Penny jumped into the breach. “I daresay Miss Kilmore has had little opportunity to meet eligible gentlemen.”

Though he was grateful for her intervention, it made him feel worse than ever. “No opportunity whatsoever,” he confirmed curtly, "but that will shortly change."

He had to marry Henrietta. Mr. White had already agreed that her fortune should frank a London Season for his sisters. To let them down only because he now dreaded the thought of a lifetime of the chit's spoiled stupidity was unthinkable.

Newkirk needed her money, too. Though he had suppressed the feeling for years, striving to emulate his father’s scorn, his attachment for his lands remained strong.
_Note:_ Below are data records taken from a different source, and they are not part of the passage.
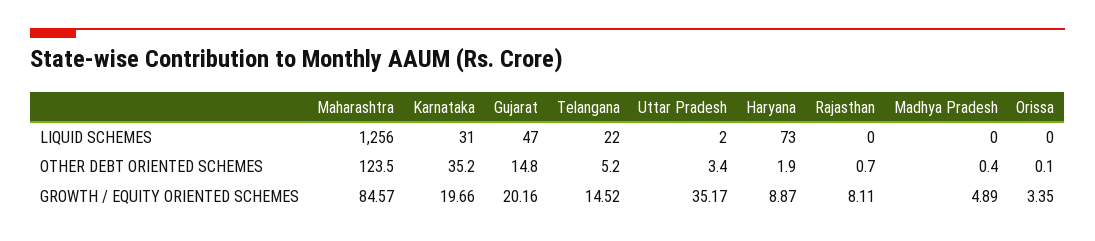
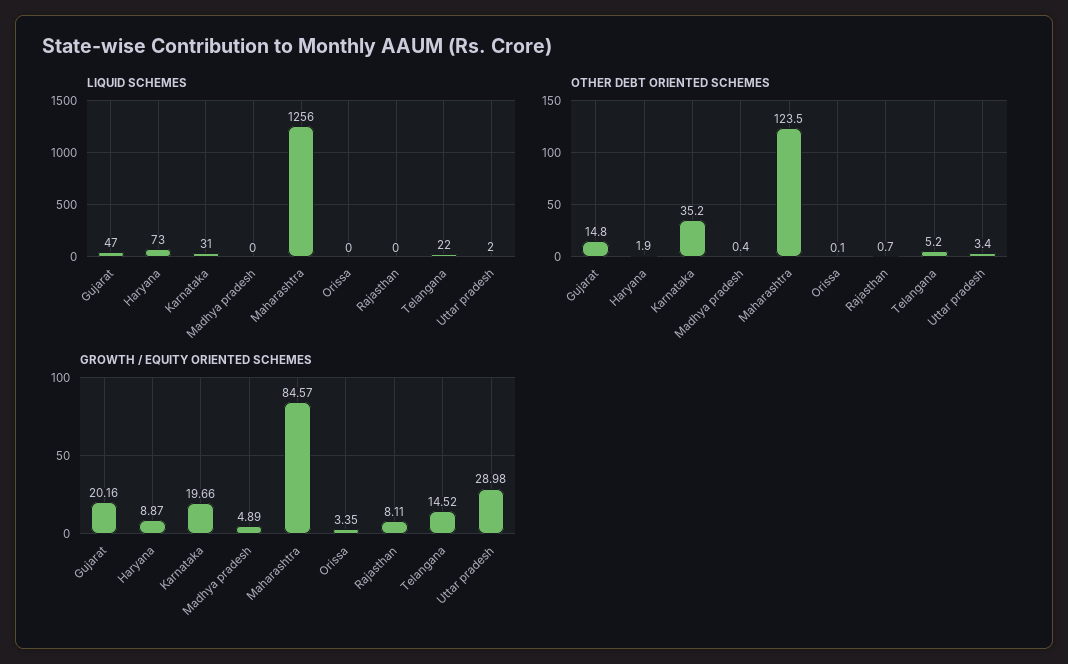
GROWTH / EQUITY ORIENTED SCHEMES, Uttar Pradesh: 35.17 -> 28.98

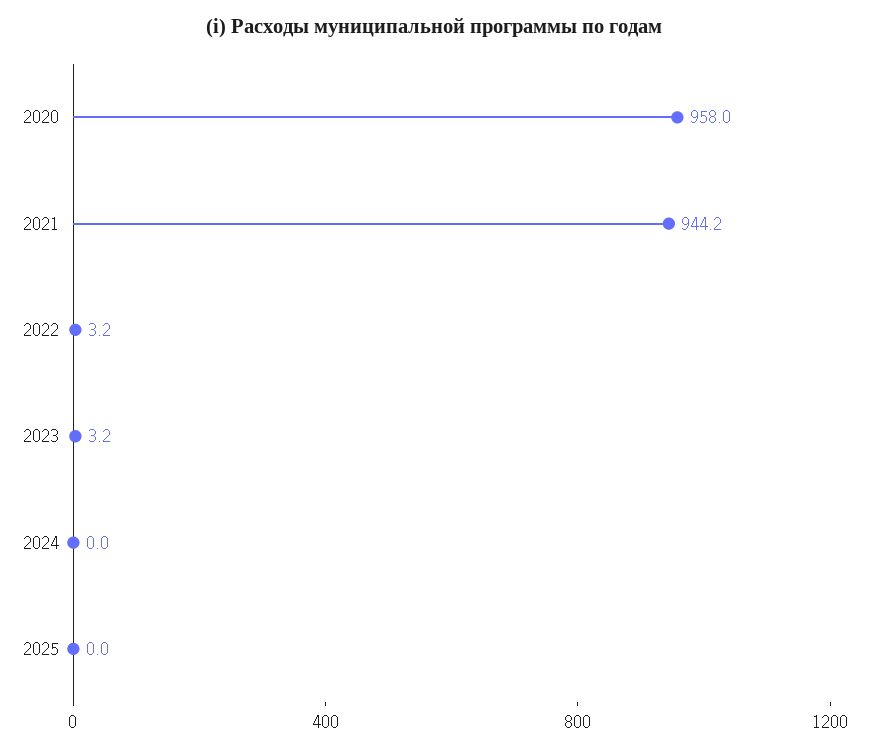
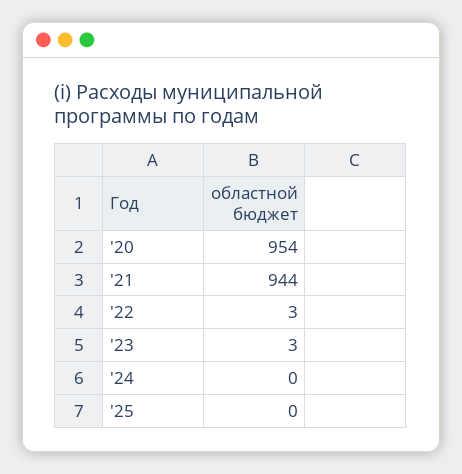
2020: 958 -> 954

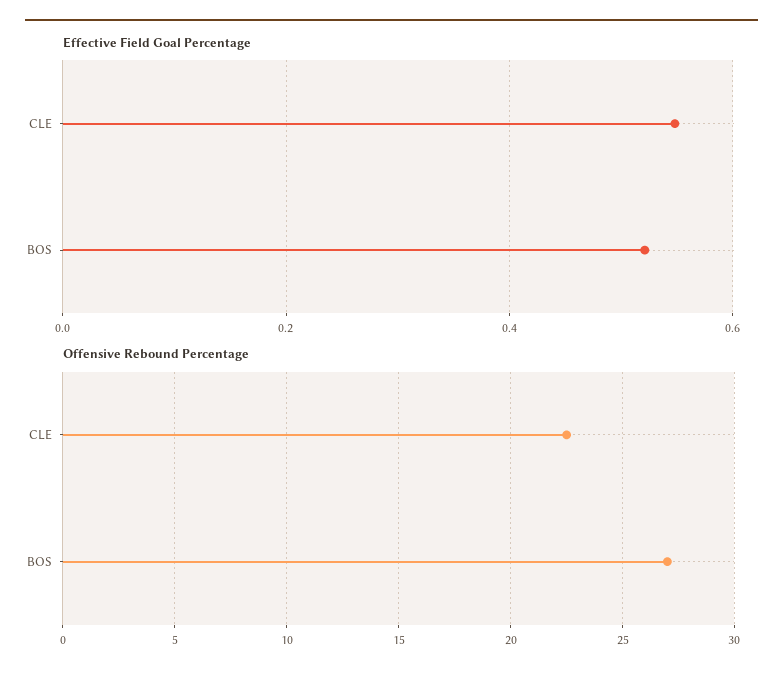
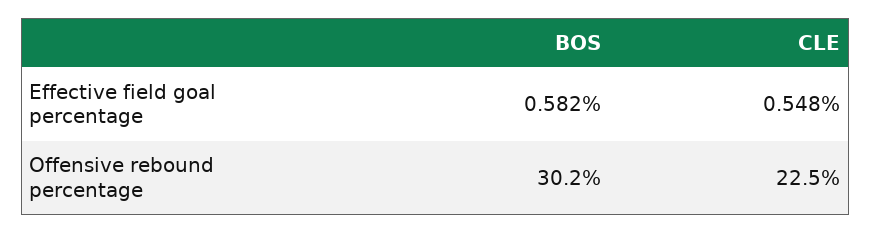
Effective Field Goal Percentage, BOS: 0.52 -> 0.582
Offensive Rebound Percentage, BOS: 27 -> 30.2

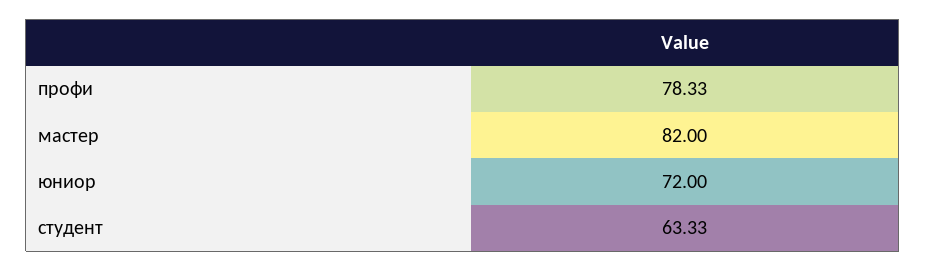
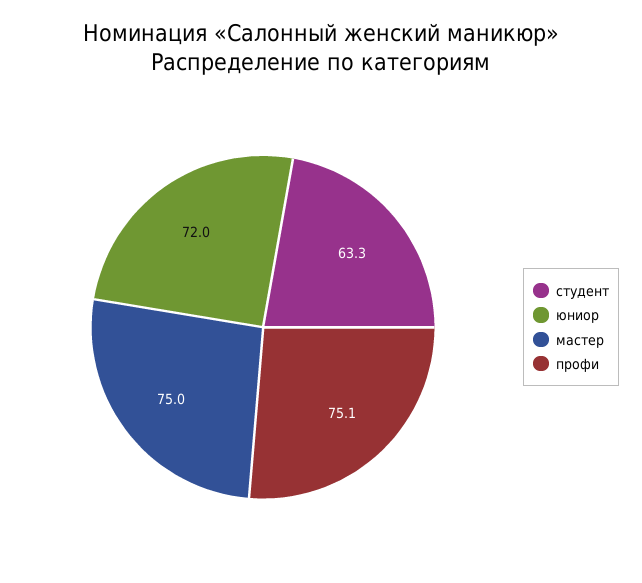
профи: 78.33 -> 75.1
мастер: 82 -> 75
Edward I, Hammer of the Scots, had planted the Kilmores in this distant corner of his kingdom to guard the Eden valley against incursions from the north. After five hundred years, Jason had no desire to go down in family history as the baron who lost Newkirk.

The road was rising out of the valley now, the green hills growing steeper, with fewer trees, hedges giving way to drystone walls. Sheep with curling horns stared incuriously at the passing carriage. Here and there a farmhouse crouched in a fold of the hills, surrounded by a cultivated acre or two.